### Activity
Restate all the data word for word, leaving nothing out.

### Exercise data
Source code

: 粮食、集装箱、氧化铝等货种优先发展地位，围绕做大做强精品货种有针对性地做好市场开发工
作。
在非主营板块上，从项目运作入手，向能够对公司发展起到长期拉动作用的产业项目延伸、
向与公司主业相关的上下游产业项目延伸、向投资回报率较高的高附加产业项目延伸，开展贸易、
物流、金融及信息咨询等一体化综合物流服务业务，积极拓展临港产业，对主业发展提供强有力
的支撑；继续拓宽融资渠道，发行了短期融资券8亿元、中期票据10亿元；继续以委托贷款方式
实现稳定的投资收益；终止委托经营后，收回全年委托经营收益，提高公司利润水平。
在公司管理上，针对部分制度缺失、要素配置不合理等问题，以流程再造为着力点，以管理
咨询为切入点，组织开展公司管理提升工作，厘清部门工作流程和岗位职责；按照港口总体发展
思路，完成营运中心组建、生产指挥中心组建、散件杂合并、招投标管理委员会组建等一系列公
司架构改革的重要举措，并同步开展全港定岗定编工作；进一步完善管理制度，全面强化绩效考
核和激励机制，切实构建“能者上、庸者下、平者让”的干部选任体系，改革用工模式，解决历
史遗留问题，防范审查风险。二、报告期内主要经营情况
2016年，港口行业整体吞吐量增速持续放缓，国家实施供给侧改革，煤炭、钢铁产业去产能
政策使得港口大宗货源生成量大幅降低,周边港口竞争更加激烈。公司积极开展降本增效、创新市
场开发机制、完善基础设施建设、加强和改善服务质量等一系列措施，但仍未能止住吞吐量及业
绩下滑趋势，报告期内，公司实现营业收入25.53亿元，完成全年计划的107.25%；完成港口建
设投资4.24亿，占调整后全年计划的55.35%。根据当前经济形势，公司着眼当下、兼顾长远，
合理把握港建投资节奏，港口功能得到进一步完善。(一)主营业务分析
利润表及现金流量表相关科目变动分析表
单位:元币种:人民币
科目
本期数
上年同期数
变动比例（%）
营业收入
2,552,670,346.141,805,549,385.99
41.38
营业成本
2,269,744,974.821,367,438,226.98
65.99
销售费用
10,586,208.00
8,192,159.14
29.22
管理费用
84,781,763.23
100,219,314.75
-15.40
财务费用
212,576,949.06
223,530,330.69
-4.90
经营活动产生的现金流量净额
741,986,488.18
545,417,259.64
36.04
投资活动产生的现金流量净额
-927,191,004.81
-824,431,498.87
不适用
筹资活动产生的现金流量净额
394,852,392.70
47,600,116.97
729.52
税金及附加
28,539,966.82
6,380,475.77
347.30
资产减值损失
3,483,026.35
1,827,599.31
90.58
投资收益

### Exercise response
Source code

: 粮食、集装箱、氧化铝等货种优先发展地位，围绕做大做强精品货种有针对性地做好市场开发工
作。
在非主营板块上，从项目运作入手，向能够对公司发展起到长期拉动作用的产业项目延伸、
向与公司主业相关的上下游产业项目延伸、向投资回报率较高的高附加产业项目延伸，开展贸易、
物流、金融及信息咨询等一体化综合物流服务业务，积极拓展临港产业，对主业发展提供强有力
的支撑；继续拓宽融资渠道，发行了短期融资券8亿元、中期票据10亿元；继续以委托贷款方式
实现稳定的投资收益；终止委托经营后，收回全年委托经营收益，提高公司利润水平。
在公司管理上，针对部分制度缺失、要素配置不合理等问题，以流程再造为着力点，以管理
咨询为切入点，组织开展公司管理提升工作，厘清部门工作流程和岗位职责；按照港口总体发展
思路，完成营运中心组建、生产指挥中心组建、散件杂合并、招投标管理委员会组建等一系列公
司架构改革的重要举措，并同步开展全港定岗定编工作；进一步完善管理制度，全面强化绩效考
核和激励机制，切实构建“能者上、庸者下、平者让”的干部选任体系，改革用工模式，解决历
史遗留问题，防范审查风险。二、报告期内主要经营情况
2016年，港口行业整体吞吐量增速持续放缓，国家实施供给侧改革，煤炭、钢铁产业去产能
政策使得港口大宗货源生成量大幅降低,周边港口竞争更加激烈。公司积极开展降本增效、创新市
场开发机制、完善基础设施建设、加强和改善服务质量等一系列措施，但仍未能止住吞吐量及业
绩下滑趋势，报告期内，公司实现营业收入25.53亿元，完成全年计划的107.25%；完成港口建
设投资4.24亿，占调整后全年计划的55.35%。根据当前经济形势，公司着眼当下、兼顾长远，
合理把握港建投资节奏，港口功能得到进一步完善。(一)主营业务分析
利润表及现金流量表相关科目变动分析表
单位:元币种:人民币
科目
本期数
上年同期数
变动比例（%）
营业收入
2,552,670,346.141,805,549,385.99
41.38
营业成本
2,269,744,974.821,367,438,226.98
65.99
销售费用
10,586,208.00
8,192,159.14
29.22
管理费用
84,781,763.23
100,219,314.75
-15.40
财务费用
212,576,949.06
223,530,330.69
-4.90
经营活动产生的现金流量净额
741,986,488.18
545,417,259.64
36.04
投资活动产生的现金流量净额
-927,191,004.81
-824,431,498.87
不适用
筹资活动产生的现金流量净额
394,852,392.70
47,600,116.97
729.52
税金及附加
28,539,966.82
6,380,475.77
347.30
资产减值损失
3,483,026.35
1,827,599.31
90.58
投资收益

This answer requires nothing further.